**EXCERPT TO READ:**
Chronic pain? Back pain? Arthritis? Migraines?
If you or someone you love has been dealing with these or other types of pain and haven’t found relief, dry needling, as part of an individualized physical therapy treatment, may be the solution.
The first question people usually have is: What is dry needling? Specially trained physical therapists insert very fine, filament needles into the muscle to directly target tight knots called trigger points that cause and refer pain throughout the body. Dry needles have a diameter of 0.3mm and usually are not felt during the procedure. In fact, sixteen of the needles used in dry needling can fit into the tip of a hypodermic needle used for most injections when at the doctor’s office. Some patients will feel a twinge or twitch as well as some possible discomfort, but ultimately, there is pain relief.
Secondly, people wonder: Is this the same as acupuncture? The only similarity is the filament type needles. The dry needling concept, approach, technique and clinical application are very different. Dry needling is based on physical therapists’ understanding of human anatomy, physiology and musculoskeletal issues.
This means the physical therapy application and use of the needles is directed to specific areas, while acupuncture is a field based on whole body systems and the flow of energy. The physical therapist uses the needles to create tiny lesions in the tissue in order to jump-start the body’s natural process of healing. With a dry needling approach, there are no side effects related to medication, no invasive surgery, and symptoms can be improved in as quickly as one session!
What pain can be helped with dry needling?

**Text extracted from each page:**
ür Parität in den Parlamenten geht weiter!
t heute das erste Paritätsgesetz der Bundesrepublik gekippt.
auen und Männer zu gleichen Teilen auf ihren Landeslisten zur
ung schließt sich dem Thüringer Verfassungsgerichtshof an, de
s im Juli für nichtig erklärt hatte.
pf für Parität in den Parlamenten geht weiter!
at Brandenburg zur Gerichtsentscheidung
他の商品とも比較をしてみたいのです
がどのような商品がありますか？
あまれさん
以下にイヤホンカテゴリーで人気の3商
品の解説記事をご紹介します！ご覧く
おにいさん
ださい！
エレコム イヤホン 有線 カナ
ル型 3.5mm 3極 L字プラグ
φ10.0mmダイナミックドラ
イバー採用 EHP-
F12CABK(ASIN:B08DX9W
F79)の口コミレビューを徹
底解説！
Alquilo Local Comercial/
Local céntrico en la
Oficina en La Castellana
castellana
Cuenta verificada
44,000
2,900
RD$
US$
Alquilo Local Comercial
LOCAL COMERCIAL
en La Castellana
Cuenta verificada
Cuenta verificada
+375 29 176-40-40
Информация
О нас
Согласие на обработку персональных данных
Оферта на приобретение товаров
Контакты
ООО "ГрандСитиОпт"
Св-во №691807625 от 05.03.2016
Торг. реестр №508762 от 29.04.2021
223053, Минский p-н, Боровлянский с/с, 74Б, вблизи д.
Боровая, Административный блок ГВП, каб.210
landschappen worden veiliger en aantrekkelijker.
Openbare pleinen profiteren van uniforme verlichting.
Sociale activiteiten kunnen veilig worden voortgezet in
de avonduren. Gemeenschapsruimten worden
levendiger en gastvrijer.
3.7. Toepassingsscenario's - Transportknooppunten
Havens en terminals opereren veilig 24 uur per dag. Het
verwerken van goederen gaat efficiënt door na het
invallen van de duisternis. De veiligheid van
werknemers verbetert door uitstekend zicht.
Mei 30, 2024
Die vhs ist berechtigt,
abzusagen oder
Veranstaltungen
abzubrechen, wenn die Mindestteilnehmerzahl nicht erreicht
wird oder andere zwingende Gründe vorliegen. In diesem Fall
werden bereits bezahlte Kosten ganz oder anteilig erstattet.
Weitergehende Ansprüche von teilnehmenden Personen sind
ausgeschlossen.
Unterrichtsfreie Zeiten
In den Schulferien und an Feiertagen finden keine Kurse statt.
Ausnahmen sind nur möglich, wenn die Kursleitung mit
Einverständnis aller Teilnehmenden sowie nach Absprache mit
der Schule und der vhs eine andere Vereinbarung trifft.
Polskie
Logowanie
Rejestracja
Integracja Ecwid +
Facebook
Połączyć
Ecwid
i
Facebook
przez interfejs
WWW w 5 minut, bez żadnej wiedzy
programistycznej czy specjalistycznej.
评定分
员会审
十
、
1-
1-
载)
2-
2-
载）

**REQUIRED ACTION A:**
List the kinds of pain named in the opening line of the text on dry needling.
**REQUIRED ACTION B:**
Carry on the text about dry needling from the point where it stops.

**EXPECTED OUTPUT A:**
Chronic pain, back pain, arthritis, and migraines.

**EXPECTED OUTPUT B:**
Dry needling can be used to treat almost anything that PTs typically see. It is most useful in adjunct to a full PT treatment.
Dry needling can help with the following:
- Neck pain
- Back pain
- Headaches (including tension headaches and some migraines)
- Jaw and facial pain including TMJD
- Piriformis pain
- Hip pain
- Tennis and golfers elbow
- Plantar fasciitis
- Achilles pain
- Women’s health issues
As physical therapists, dry needling is another tool in our tool box to help a wide range of musculoskeletal and neuromuscular conditions that people suffer with daily and it may be appropriate in conjunction with our therapist’s knowledge of therapeutic exercise, manual soft tissue/joint mobility techniques and other pain management approaches.
Dry needling helps address painful trigger points, and in conjunction with traditional physical therapy like stretching, strengthening, and/or stability training, helps keep them from coming back. The goal of the physical therapist isn’t just to quickly relieve your pain and send you on your way, it is to get rid of the pain and keep it from coming back.